Scene — The Root Node Scene.js

Scene extends Object3D and adds renderer hints. It is the tree root passed to renderer.render(scene, camera).

PropertyLineDescription
isSceneL26Type discriminator — renderer checks this to validate input
backgroundL40Color, Texture, or CubeTexture drawn behind everything else
environmentL50CubeTexture/Texture used for PBR environment lighting (IBL)
fogL59Fog or FogExp2 — if set, fog uniforms are sent to every shader that supports it
overrideMaterialL113If set, ALL objects use this material instead of their own (useful for depth/normal passes)
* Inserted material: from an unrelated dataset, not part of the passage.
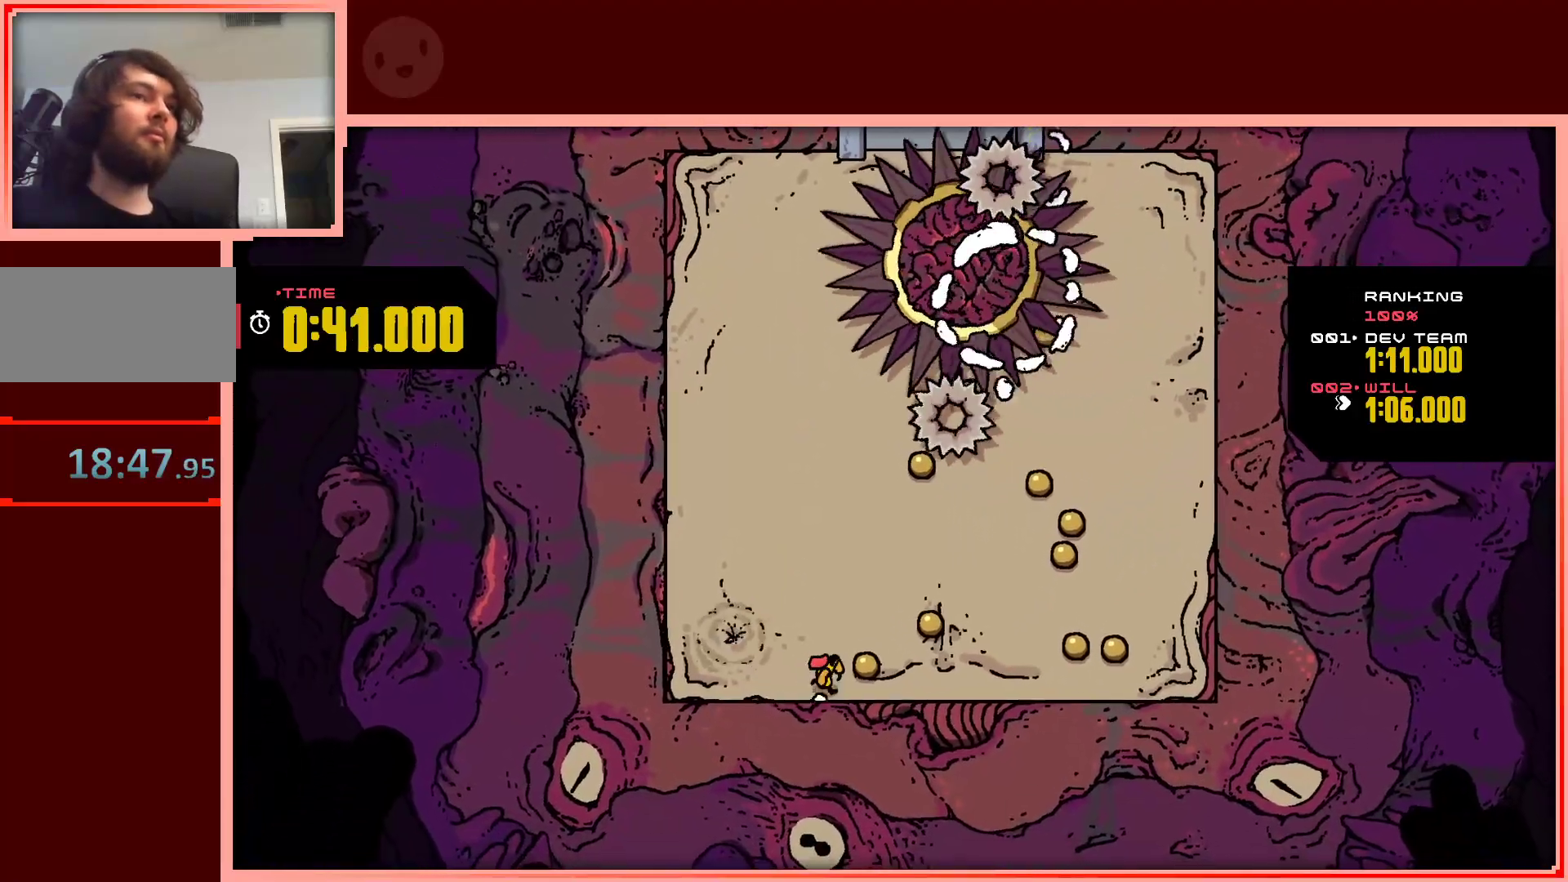
{"keys": ["right"], "events": [[200, "up", "down"], [433, "up", "up"]]}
How overrideMaterial Works

In renderObjects() in WebGLRenderer, before calling renderObject(), the renderer checks:

// WebGLRenderer.js — inside renderObjects()
const overrideMaterial = scene.isScene
  ? scene.overrideMaterial
  : null;

// Each object renders with override if set
const material = overrideMaterial !== null
  ? overrideMaterial
  : renderItem.material;

renderObject( object, scene, camera, geometry, material, group );

This is how shadow map rendering works — an override MeshDepthMaterial replaces every object's real material for the shadow pass.

Traversal Utilities
// Walk the tree depth-first
scene.traverse( object => {
  console.log( object.name );
});

// Find by name (stops at first match)
const wheel = scene.getObjectByName( 'wheel_FL' );

// Find all objects matching a condition
const meshes = [];
scene.traverseVisible( obj => {
  if ( obj.isMesh ) meshes.push( obj );
});

// Walk ancestors up to root
mesh.traverseAncestors( ancestor => {
  console.log( ancestor.name );
});
traverse() visits ALL nodes including invisible ones. Use traverseVisible() if you only care about rendered objects — it skips subtrees where visible === false.